Because Apokoliptan Fatherboxes are, well, evil (see: Darkseid and his penchant for villainy), Vic’s metamorphosis into Cyborg has a decidedly insidious overtone to it complete with a truly horrific transformation sequence that feels like a techno-organic answer to The Fly. When Cyborg awakes, fully healed, and newly empowered, the Fatherbox is in control more than Vic is and his core programming is seemingly focused only on killing and rage. A Very Special Episode™ about Team Young Justice tracking Cyborg down and containing him before convincing him to join the team would be a very traditional plot line for this kind of cape show, but the recent episode “Freaks”  goes the slightly more complicated route in order to do some interesting world building.

Over the course of the season, Young Justice has gradually revealed more and more information about Halo’s past life and the strange nature of her outsized metahuman powers. Where most metahumans typically only exhibit a limited set of super abilities, each of Halo’s differently coloured auras manifests a completely new set of skills and, much to the continued shock of everyone around her, one of those skills appears to be near-immortality. No matter how many times Halo’s been mortally wounded (too many, to be honest), she’s always able to immediately resurrect herself and has shown that she can similarly heal others.

While Cyborg is raging in his father’s lab and coming very close to killing a bunch of people, Halo—who is hundreds of miles away—discovers yet another ability she can’t quite yet control: summoning boom tubes. As fate would have it, Halo’s first tube brings her face to face with Cyborg, who she’s able to “cleanse” of the Fatherbox’s influence.

In DC’s comics the original Halo was a woman named Violet Harper whose body was possessed by the disembodied essence of an alien after Violet’s spirit passed away. The sheer shock of the alien being drawn to Violet, and Violet’s body reeling from its death, causes the “new” Violet to retain little memory of her past life, and so she begins to forge a new identity as a superhero fighting alongside the Outsiders.

“Freaks” spells out how Young Justice borrows from pieces of Halo’s comics origins, while also cleverly weaving them into its own unique plot. Like her comics self, “Violet” (as she’s now calling herself) came to be as a result of a human woman’s body becoming possessed by the soul of an alien, and their fusion causing the new being to experience profound amnesia, but in this instance, the alien is actually a Motherbox. Sensing the presence of a malevolent Fatherbox on Earth brings out the power in Halo that’s tied to the Motherbox that creating her, and as she and Cyborg come together, you can see even more hints about the ultimate conflict Young Justice: Outsiders is building towards taking shape.
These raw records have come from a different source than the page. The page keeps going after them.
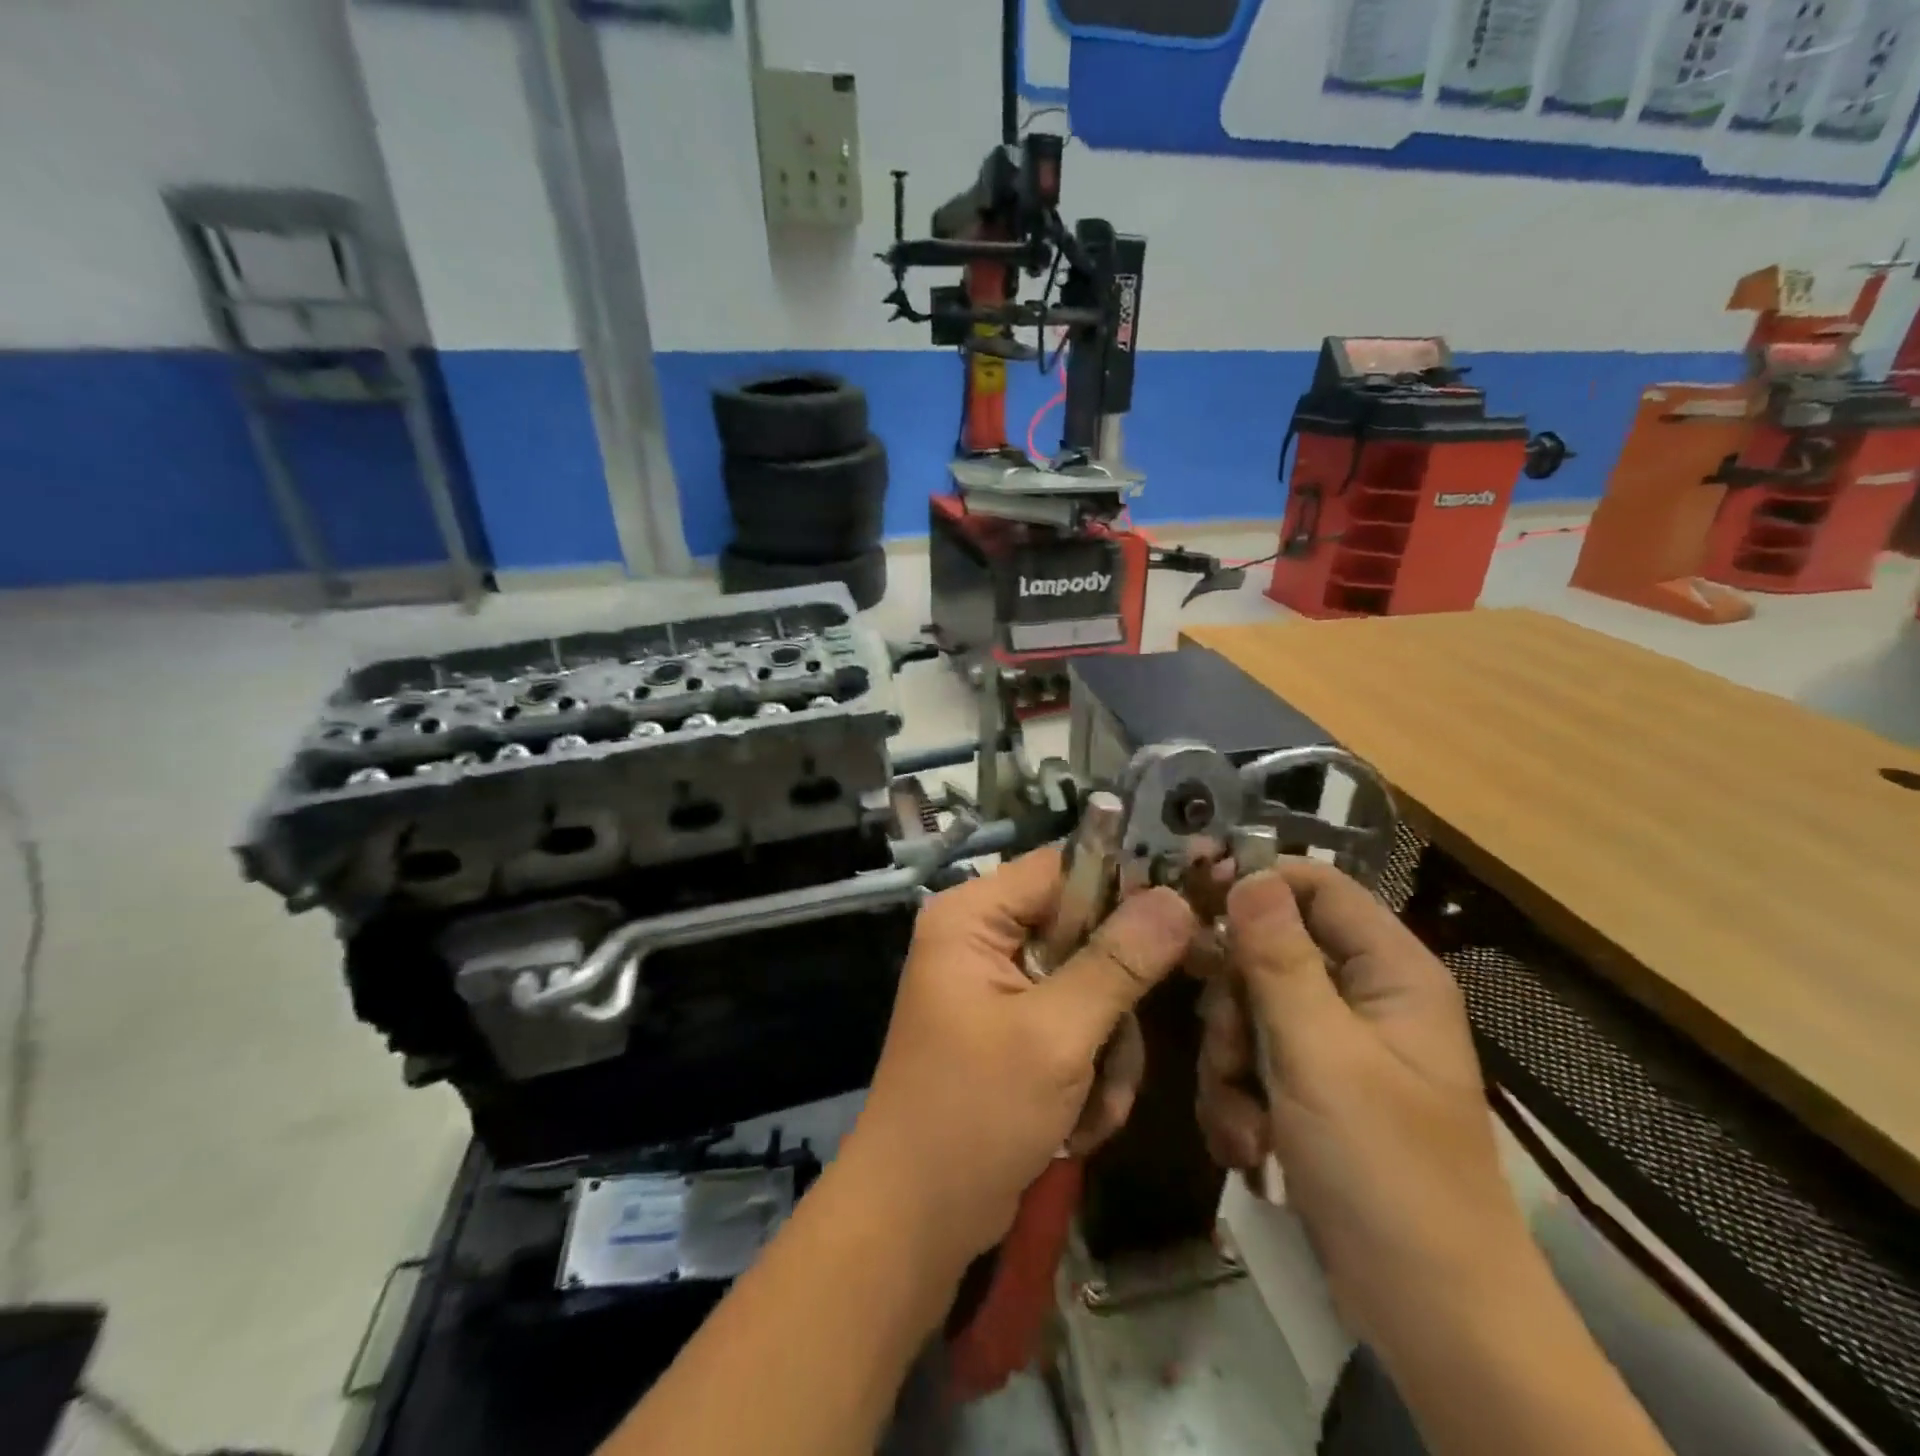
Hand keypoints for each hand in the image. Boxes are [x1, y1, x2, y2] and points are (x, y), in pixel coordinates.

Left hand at [845, 849, 1196, 1269]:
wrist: (916, 1220)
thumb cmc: (974, 1113)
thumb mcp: (1054, 1035)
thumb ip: (1117, 963)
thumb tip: (1176, 898)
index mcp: (973, 917)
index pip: (1063, 868)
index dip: (1125, 887)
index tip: (1186, 919)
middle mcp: (982, 940)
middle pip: (1083, 932)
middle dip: (1113, 1002)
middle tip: (1123, 1049)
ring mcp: (998, 988)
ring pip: (1090, 988)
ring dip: (1106, 1050)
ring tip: (1092, 1103)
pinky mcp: (1012, 1032)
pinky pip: (1076, 1027)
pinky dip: (1089, 1073)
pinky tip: (1078, 1123)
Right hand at [1196, 860, 1532, 1350]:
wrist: (1431, 1315)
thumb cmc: (1386, 1169)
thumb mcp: (1320, 1053)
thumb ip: (1278, 957)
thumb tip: (1248, 872)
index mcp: (1389, 972)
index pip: (1317, 886)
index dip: (1255, 880)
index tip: (1189, 892)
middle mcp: (1362, 998)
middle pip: (1268, 951)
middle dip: (1233, 1001)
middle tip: (1226, 1042)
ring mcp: (1334, 1047)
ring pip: (1248, 1010)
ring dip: (1229, 1059)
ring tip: (1243, 1115)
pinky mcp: (1311, 1091)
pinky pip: (1251, 1059)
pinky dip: (1237, 1097)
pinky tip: (1248, 1142)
In time, Earth’s heroes are going to have to rally together to face Darkseid as he attempts to wage war against Earth with all the might of Apokolips, and now the Justice League (in a roundabout way) has access to two people with direct connections to the kinds of technology that could ultimately decide how things play out. It’s an interesting way to elevate both Cyborg and Halo to positions of prominence within Young Justice’s mythos, and it promises that the pair are in for plenty more action by the time the season’s over.